PARIS — Despite calls for moderation and restraint by politicians, religious leaders and community activists, anti-semitic violence has begun to crop up across France (see Le Monde, Reuters, Le Figaro). But the French press, unlike the international media, hesitate, still, to acknowledge what seems to be the reality of the situation: that the nation’s young, frustrated immigrant Muslims (France has Western Europe’s largest Muslim population) have latched onto the Gazan cause as a rallying call. French Arabs, a largely frustrated, widely denounced underclass (Sarkozy, as interior minister under Chirac, himself popularized the term racaille, a pejorative term for France’s trouble-making urban youth), who have for 30 years been shunted out of sight and mind into the disintegrating cités and banlieus of the country’s metropolitan centers, have found in the Gazan conflict a cause on which they might be heard, an issue of global significance that might help to bring their plight, finally, to the forefront of French thought.

And the French populace more generally (with perhaps the exception of the Jewish population, also the largest in Western Europe) seems to agree with them on Gaza, which, for once, puts the “native” French in league with the country’s Arab population: an awkward alliance across deep social, class and ethnic divisions. But the use of violence and anti-semitic rhetoric in support of Gaza threatens, one would think, to weaken that consensus and undermine the immigrant cause.
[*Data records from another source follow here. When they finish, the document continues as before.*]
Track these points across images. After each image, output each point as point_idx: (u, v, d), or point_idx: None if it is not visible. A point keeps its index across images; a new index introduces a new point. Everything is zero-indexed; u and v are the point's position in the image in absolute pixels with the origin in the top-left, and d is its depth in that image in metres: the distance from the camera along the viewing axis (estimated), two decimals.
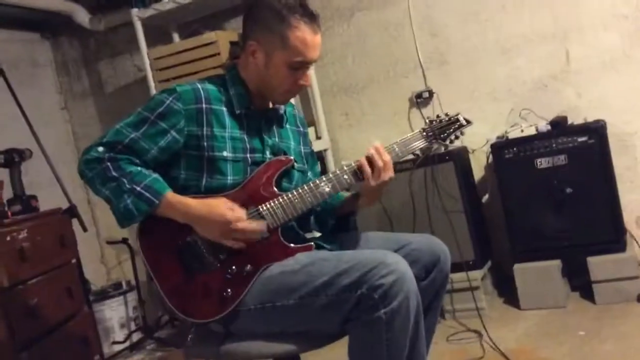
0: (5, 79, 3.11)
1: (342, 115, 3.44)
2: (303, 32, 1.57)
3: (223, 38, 3.12)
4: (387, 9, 3.26)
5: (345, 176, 1.61)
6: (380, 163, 1.59)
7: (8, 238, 2.14)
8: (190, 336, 1.64)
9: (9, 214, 2.27)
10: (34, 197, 2.53)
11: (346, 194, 1.76)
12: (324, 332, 1.54)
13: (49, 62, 3.97)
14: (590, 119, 2.80)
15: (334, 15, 3.34)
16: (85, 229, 2.81)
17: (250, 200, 1.59)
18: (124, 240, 3.66)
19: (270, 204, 1.59)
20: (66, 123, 3.98)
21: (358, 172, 1.61)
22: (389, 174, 1.60)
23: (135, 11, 3.29)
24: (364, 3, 3.30)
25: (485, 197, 3.18)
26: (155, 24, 3.43)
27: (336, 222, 1.79)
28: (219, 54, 3.08)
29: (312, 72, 3.26)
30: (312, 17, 1.59)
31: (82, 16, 3.64)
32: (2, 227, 2.14)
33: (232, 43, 3.13)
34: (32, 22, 3.75)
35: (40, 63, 3.88)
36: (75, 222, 2.80)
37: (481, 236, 2.98)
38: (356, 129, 3.41)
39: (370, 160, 1.60)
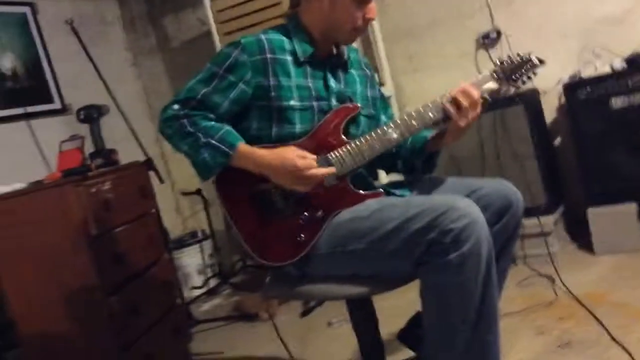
0: (77, 35, 3.22)
1: (405, 59, 3.39)
2: None
3: None
4: None
5: (414, 122, 1.62)
6: (466, 103, 1.57)
7: (93, 190, 2.26)
8: (268, 277, 1.72)
9: (93, 166, 2.39)
10: (114, 151, 2.66)
11: (429, 133, 1.75)
12: (395, 276, 1.57)
13: (117, 19, 4.06)
14: None
15: None
16: (162, 181, 2.94)
17: (318, 148, 1.62)
18: (198, 192, 3.81)
19: (338, 151, 1.62)
20: (136, 79, 4.10)
21: (439, 114, 1.60)
22: (477, 111, 1.59)
23: None
24: None
25: (558, 140, 3.10)
26: None
27: (422, 163, 1.79)
28: (280, 3, 3.08)
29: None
30: None
31: None
32: (88, 180, 2.26)
33: None
34: None
35: (108, 20, 3.99)
36: (151, 175, 2.93)
37: (553, 180, 2.92)
38: (421, 73, 3.36)
39: (456, 101, 1.58)
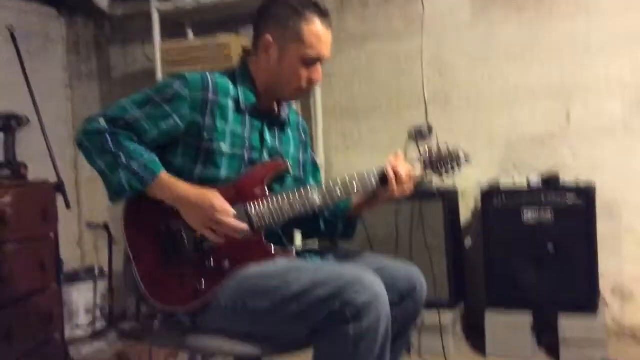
0: (15, 44, 3.11)
1: (340, 136, 3.47)
2: (317, 27, 1.62)
3: (236, 42, 3.16)
4: (400, 42, 3.31)
5: (338, 190, 1.63)
6: (403, 174, 1.62)
7: None
8: (156, 322, 1.63)
9: None
10: (24, 165, 2.53)
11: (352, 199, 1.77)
12: (289, 340, 1.54)
13: (61, 39, 3.97)
14: (581, 180, 2.84)
15: (347, 39, 3.38)
16: (68, 206, 2.79)
17: (239, 196, 1.60)
18: (105, 226, 3.64)
19: (258, 203, 1.60)
20: (67, 101, 3.98)
21: (362, 187, 1.63)
22: (410, 186, 1.64)
23: (155, 3, 3.31)
24: (378, 33, 3.36)
25: (468, 240, 3.20)
26: (172, 18, 3.46)
27: (344, 226, 1.80)
28: (230, 56, 3.11)
29: (317, 89, 3.33)
30: (325, 14, 1.65)
31: None
32: None
33: (244, 50, 3.16)
34: None
35: (52, 38, 3.89)
36: (59, 200, 2.79)
37: (458, 278, 2.99)
38: (352, 151, 3.44)
39: (394, 171, 1.62)
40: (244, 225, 1.55)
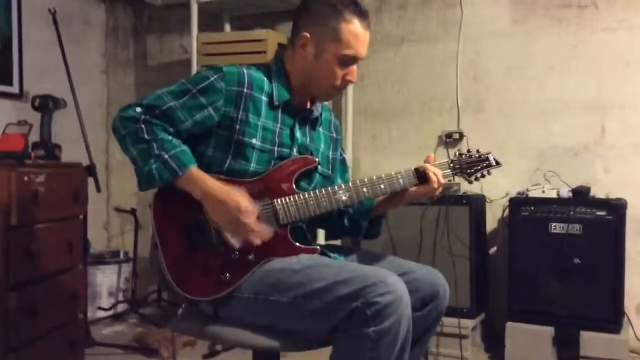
0: (56, 27, 3.18)
1: (369, 137, 3.46)
2: (355, 27, 1.62)
3: (273, 38, 3.17)
4: (436, 45, 3.30)
5: (365, 190, 1.63)
6: (434, 178, 1.64)
7: (25, 179, 2.17)
8: (180, 310, 1.65)
9: (32, 155, 2.31)
10: (59, 147, 2.58)
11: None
12: (309, 336, 1.55)
13: (101, 25, 4.05)
14: (612, 196, 2.79)
15: (383, 40, 3.38)
16: (99, 189, 2.85)
17: (267, 191, 1.61)
18: (133, 211, 3.70)
19: (285, 199, 1.61)
20: (103, 86, 4.05)
21: (390, 188, 1.64)
22: (440, 189, 1.67)
23: None
24: (415, 35, 3.34)
25: (493, 249, 3.16)
26: (210, 10, 3.49)
27: (368, 225, 1.80)
28: (265, 52, 3.12)
29: (350, 89, 3.33)
30: (364, 14, 1.64)
31: None
32: (22, 167, 2.17)
33: (280, 45, 3.18)
34: None
35: (92, 23, 3.96)
36: (90, 182, 2.84)
37: (481, 287, 2.97)
38: (381, 153, 3.43)
39: (427, 172, 1.65)
40: (267, 231, 1.56)
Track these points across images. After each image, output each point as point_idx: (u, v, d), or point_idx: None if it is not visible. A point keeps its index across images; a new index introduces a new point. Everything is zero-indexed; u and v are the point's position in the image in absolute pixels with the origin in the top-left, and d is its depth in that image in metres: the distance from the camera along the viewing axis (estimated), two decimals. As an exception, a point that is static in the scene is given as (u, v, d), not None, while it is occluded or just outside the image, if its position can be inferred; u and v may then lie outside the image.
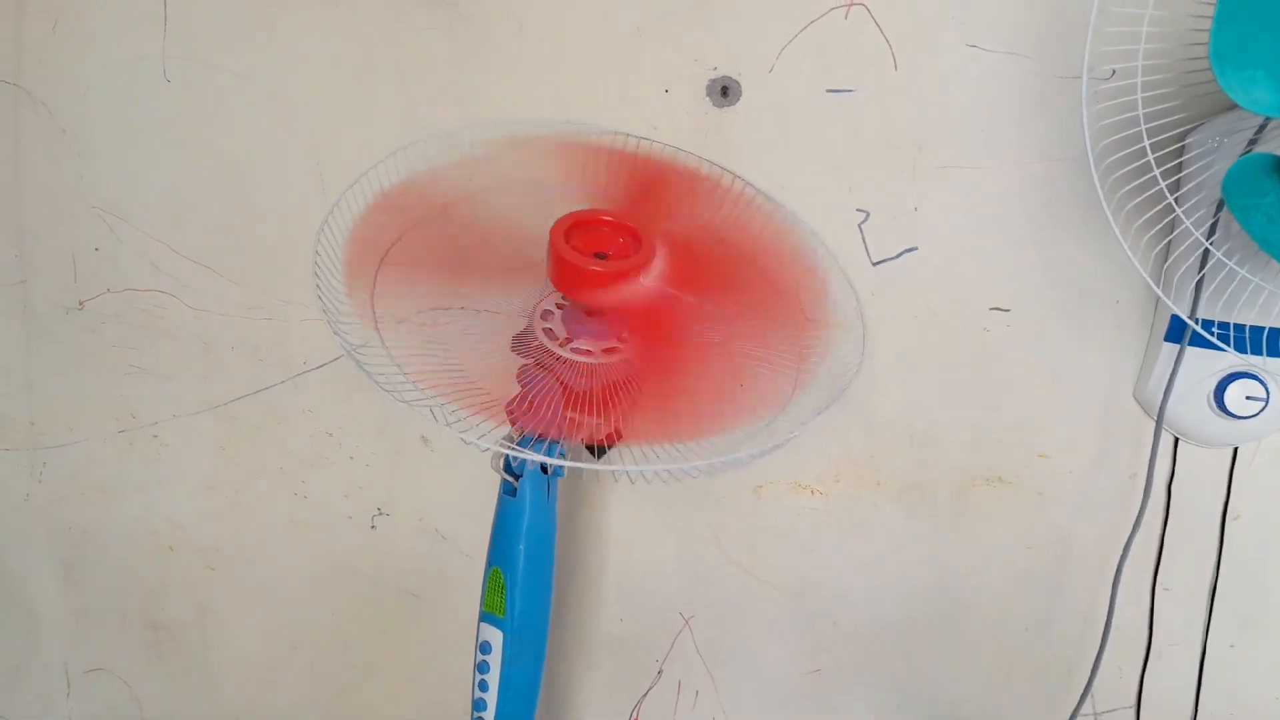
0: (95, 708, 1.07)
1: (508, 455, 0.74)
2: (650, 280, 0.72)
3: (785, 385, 0.75)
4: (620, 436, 0.84)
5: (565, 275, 0.70)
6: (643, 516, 0.91)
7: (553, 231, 0.70)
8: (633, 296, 0.71)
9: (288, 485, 0.96)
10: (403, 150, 0.79)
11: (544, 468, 0.75)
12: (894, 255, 0.81)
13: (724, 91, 0.82)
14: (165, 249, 0.93)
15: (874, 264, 0.82)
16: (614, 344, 0.74)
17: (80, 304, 0.95)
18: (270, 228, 0.91)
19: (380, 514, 0.95)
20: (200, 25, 0.88)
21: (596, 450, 0.80)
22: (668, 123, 0.83)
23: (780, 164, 0.81)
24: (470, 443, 0.66)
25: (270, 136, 0.89)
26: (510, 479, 0.74)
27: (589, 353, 0.73)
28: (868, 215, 0.81)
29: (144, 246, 0.93)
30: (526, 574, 0.75)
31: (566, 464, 0.70)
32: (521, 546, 0.75)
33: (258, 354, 0.94)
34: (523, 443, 0.75)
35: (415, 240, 0.77)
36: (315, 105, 0.87)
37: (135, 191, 0.92)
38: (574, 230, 0.72)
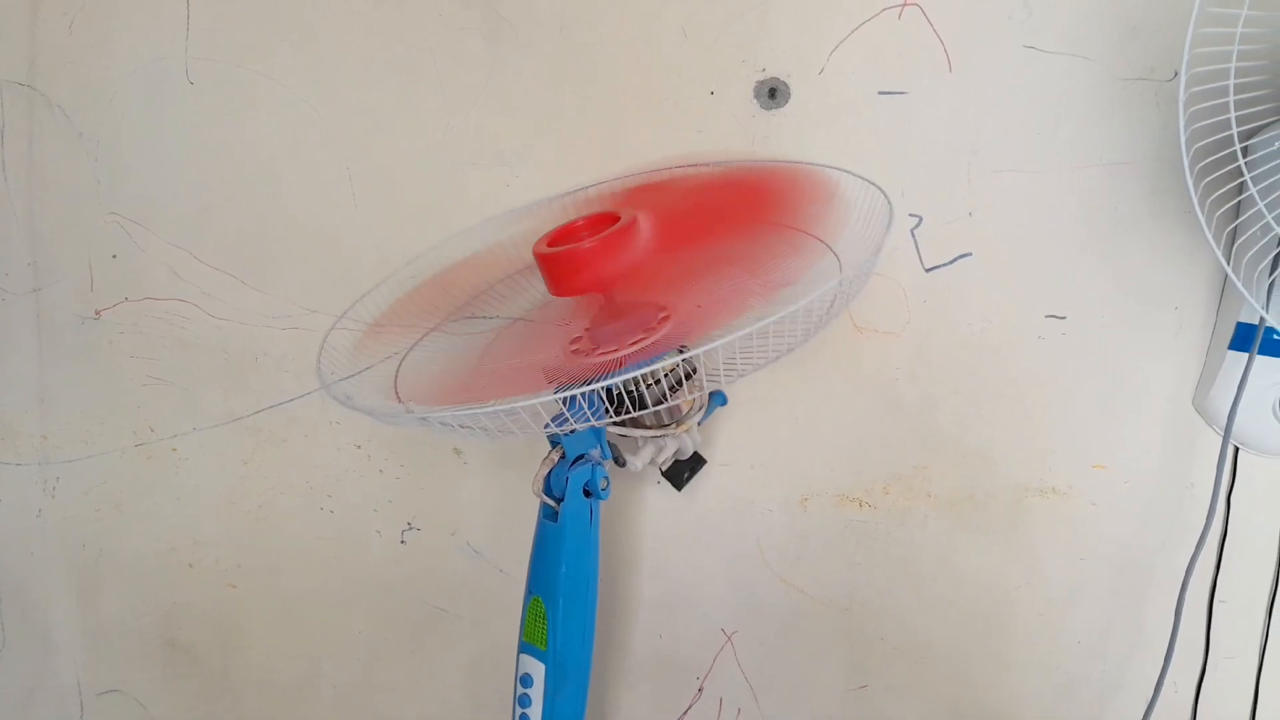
0: (109, 731, 1.03)
1: (548, 478, 0.71)
2: (646, 220, 0.70)
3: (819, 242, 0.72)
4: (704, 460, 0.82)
5: (561, 271, 0.68)
6: (683, 528, 0.88)
7: (535, 250, 0.69)
8: (645, 245, 0.69)
9: (314, 499, 0.93)
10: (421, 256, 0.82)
11: (586, 490, 0.72)
12: (947, 261, 0.79)
13: (772, 93, 0.79)
14: (186, 256, 0.90)
15: (926, 270, 0.79)
16: (639, 335, 0.71)
17: (97, 313, 0.92)
18: (297, 234, 0.88)
19: (410, 528, 0.92)
20: (225, 25, 0.85)
21: (676, 480, 0.77)
22: (712, 125, 0.81)
23: (830, 168, 0.78)
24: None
25: (297, 140, 0.86)
26: (551, 502, 0.71)
27: (614, 349, 0.70)
28: (920, 220, 0.79)
29: (164, 254, 0.90)
30: (568, 603, 0.72)
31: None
32: (563, 573, 0.72)
33: (282, 364, 0.91)
34: (558, 468, 0.72)
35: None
36: (345, 107, 0.85)
37: (155, 197, 0.89)
38: (555, 242, 0.70)
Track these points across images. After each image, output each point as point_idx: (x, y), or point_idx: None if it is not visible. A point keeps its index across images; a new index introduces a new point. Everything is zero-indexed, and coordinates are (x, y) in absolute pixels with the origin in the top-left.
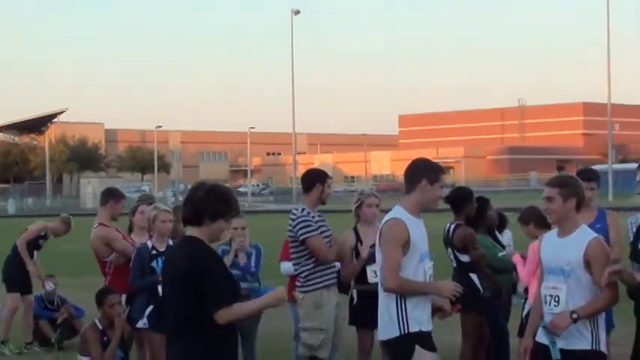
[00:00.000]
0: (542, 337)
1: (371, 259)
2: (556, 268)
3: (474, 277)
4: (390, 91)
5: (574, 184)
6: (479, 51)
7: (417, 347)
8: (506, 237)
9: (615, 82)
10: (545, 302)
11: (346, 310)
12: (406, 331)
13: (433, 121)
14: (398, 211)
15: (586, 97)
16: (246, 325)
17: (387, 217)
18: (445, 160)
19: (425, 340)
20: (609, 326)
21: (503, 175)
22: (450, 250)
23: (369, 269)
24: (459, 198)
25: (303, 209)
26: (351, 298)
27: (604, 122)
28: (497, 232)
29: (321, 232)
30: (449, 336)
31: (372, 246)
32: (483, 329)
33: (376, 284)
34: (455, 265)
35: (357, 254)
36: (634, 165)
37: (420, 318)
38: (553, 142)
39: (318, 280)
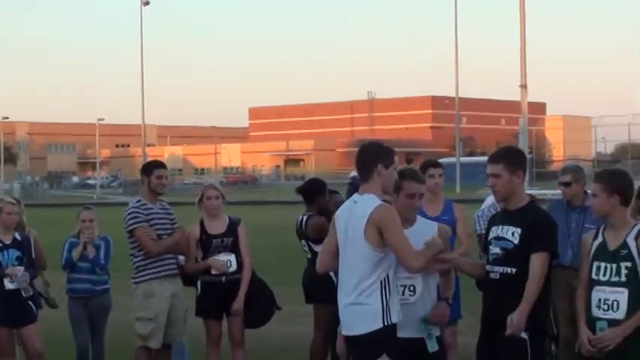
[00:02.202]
0: (408, 331)
1: (212, 250)
2: None
3: None
4: (240, 83)
5: None
6: (329, 44)
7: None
8: None
9: (463, 76)
10: (399, 293)
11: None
12: (389, 322)
13: (283, 114)
14: (374, 198)
15: (434, 90)
16: (96, 316)
17: (367, 205)
18: (295, 153)
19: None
20: (456, 317)
21: (353, 167)
22: (303, 241)
23: (212, 259)
24: (312, 189)
25: (138, 200)
26: (196, 289)
27: (452, 116)
28: None
29: (154, 224)
30: (298, 327)
31: (217, 237)
32: (336, 320)
33: (219, 275)
34: (309, 256)
35: (203, 246)
36: (481, 158)
37: (397, 308)
38: (402, 135)
39: (150, 271)
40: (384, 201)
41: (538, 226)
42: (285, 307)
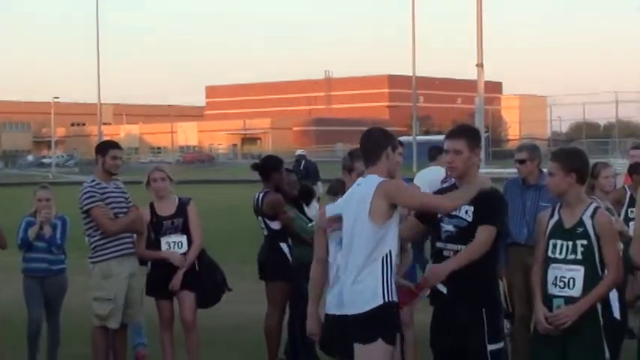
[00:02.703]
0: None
1: (163, 232)
2: None
3: (283, 245)
4: (196, 62)
5: None
6: (286, 23)
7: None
8: (313, 210)
9: (420, 55)
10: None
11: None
12: (390, 299)
13: (240, 93)
14: (378, 177)
15: (391, 69)
16: (52, 296)
17: (372, 183)
18: (252, 132)
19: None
20: None
21: (310, 146)
22: (260, 218)
23: (163, 240)
24: (267, 166)
25: (92, 180)
26: (147, 268)
27: (409, 94)
28: (304, 205)
29: (110, 204)
30: (254, 305)
31: (167, 218)
32: (289, 297)
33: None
34: (266, 233)
35: (154, 228)
36: (437, 137)
37: (394, 288)
38: (359, 113)
39: (108, 250)
40: None
41: (488, 202)
42: (242, 285)
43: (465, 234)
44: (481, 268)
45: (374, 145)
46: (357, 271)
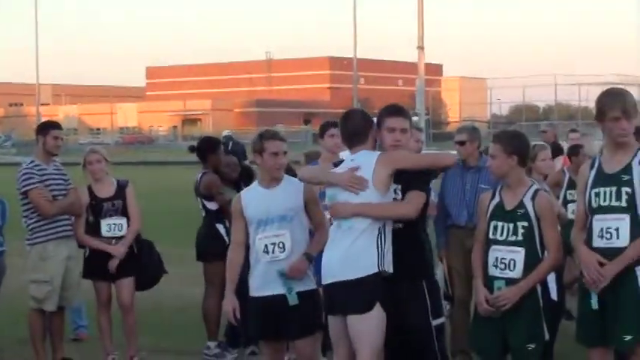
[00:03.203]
0: (271, 289)
1: (103, 214)
2: (275, 216)
3: (220, 227)
4: (137, 42)
5: None
6: (226, 4)
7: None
8: None
9: (361, 37)
10: (269, 252)
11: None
12: (383, 268)
13: (181, 74)
14: (371, 151)
15: (332, 51)
16: None
17: (369, 156)
18: (193, 113)
19: None
20: None
21: (251, 127)
22: (199, 199)
23: (104, 222)
24: (205, 148)
25: (31, 161)
26: (85, 251)
27: (349, 76)
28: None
29: (49, 185)
30: (194, 287)
31: (107, 200)
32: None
33: (109, 238)
34: (204, 214)
35: (94, 210)
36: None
37: (390, 259)
38: (300, 95)
39: (45, 232)
40: None
41: (413, 175)
42: (181, 268)
43: None
44: (416, 239)
45: (358, 127)
46: (350, 237)
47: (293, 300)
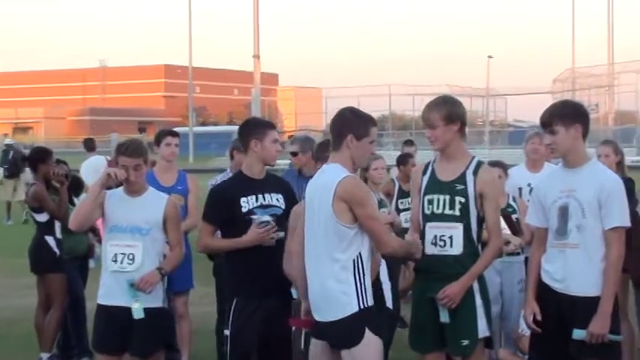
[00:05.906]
0: (116, 299)
1: None
2: (131, 226)
3: (49, 238)
4: None
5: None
6: (60, 10)
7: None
8: None
9: (197, 45)
10: (118, 261)
11: None
12: (365, 305)
13: (11, 81)
14: (340, 169)
15: (168, 59)
16: None
17: (333, 176)
18: (24, 121)
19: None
20: (188, 286)
21: (85, 135)
22: (30, 210)
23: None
24: (34, 158)
25: None
26: None
27: (185, 85)
28: (74, 197)
29: None
30: (29, 299)
31: None
32: (61, 290)
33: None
34: (35, 225)
35: None
36: (213, 128)
37: (370, 290)
38: (135, 103)
39: None
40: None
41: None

French imams have already begun to call for a halt to violence, especially against Jews; whether those appeals will be enough to cool the simmering discontent of the youths now (assumedly) committing violent acts, the same demographic and sense of resentment at the heart of the riots of 2005.

Depending on the direction the conflict takes, the position staked out by the international community, and the perspective adopted by the French populace moving forward, Gaza and the Palestinian conflict might result in some positive domestic changes in France, or at the very least, a renewed focus on the problems of the banlieus.